Prompt:
Starting with the line that contains "Bill Shiphr" and going on through the line that contains "differential part codes for", convert the data below into a JSON list of strings, one string for each line, with blank lines left out. Leave the pictures out of the answer.

============

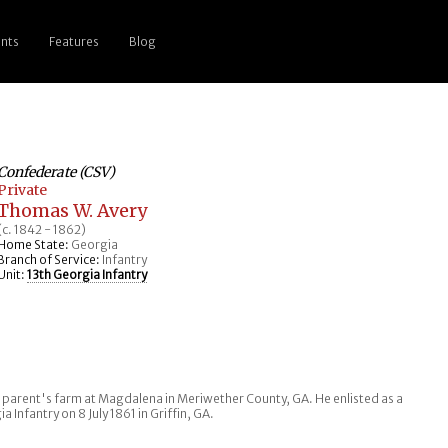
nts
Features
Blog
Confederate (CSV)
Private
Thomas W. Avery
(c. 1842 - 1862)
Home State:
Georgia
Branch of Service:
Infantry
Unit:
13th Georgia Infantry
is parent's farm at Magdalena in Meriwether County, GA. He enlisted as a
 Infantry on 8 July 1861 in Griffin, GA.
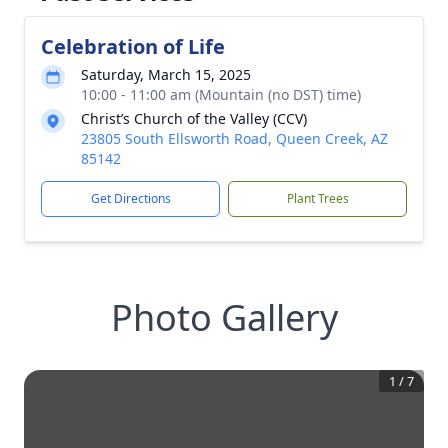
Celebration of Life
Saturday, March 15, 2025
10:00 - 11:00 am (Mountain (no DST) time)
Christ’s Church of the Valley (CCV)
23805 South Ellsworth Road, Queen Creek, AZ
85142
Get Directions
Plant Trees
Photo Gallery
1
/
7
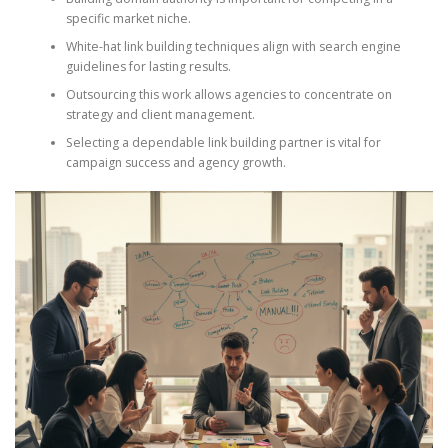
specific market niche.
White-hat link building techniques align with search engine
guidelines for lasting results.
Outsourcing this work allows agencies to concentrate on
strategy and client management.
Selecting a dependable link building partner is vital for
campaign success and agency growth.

============

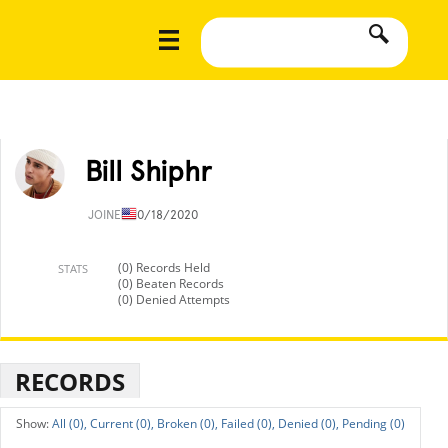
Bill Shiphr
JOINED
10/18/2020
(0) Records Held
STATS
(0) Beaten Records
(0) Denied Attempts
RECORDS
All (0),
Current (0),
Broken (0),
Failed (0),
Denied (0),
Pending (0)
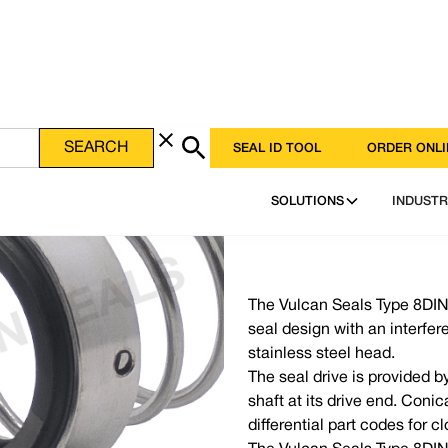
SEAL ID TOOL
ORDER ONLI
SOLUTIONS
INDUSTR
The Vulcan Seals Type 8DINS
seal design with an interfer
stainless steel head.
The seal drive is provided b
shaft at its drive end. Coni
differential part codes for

============

Worked solution:
[
  "Bill Shiphr",
  "JOINED",
  "10/18/2020",
  "(0) Records Held",
  "STATS",
  "(0) Beaten Records",
  "(0) Denied Attempts",
  "RECORDS",
  "All (0),",
  "Current (0),",
  "Broken (0),",
  "Failed (0),",
  "Denied (0),",
  "Pending (0)",
  "SEAL ID TOOL",
  "ORDER ONLI",
  "SOLUTIONS",
  "INDUSTR",
  "The Vulcan Seals Type 8DINS",
  "seal design with an interfer",
  "stainless steel head.",
  "The seal drive is provided b",
  "shaft at its drive end. Coni",
  "differential part codes for"
]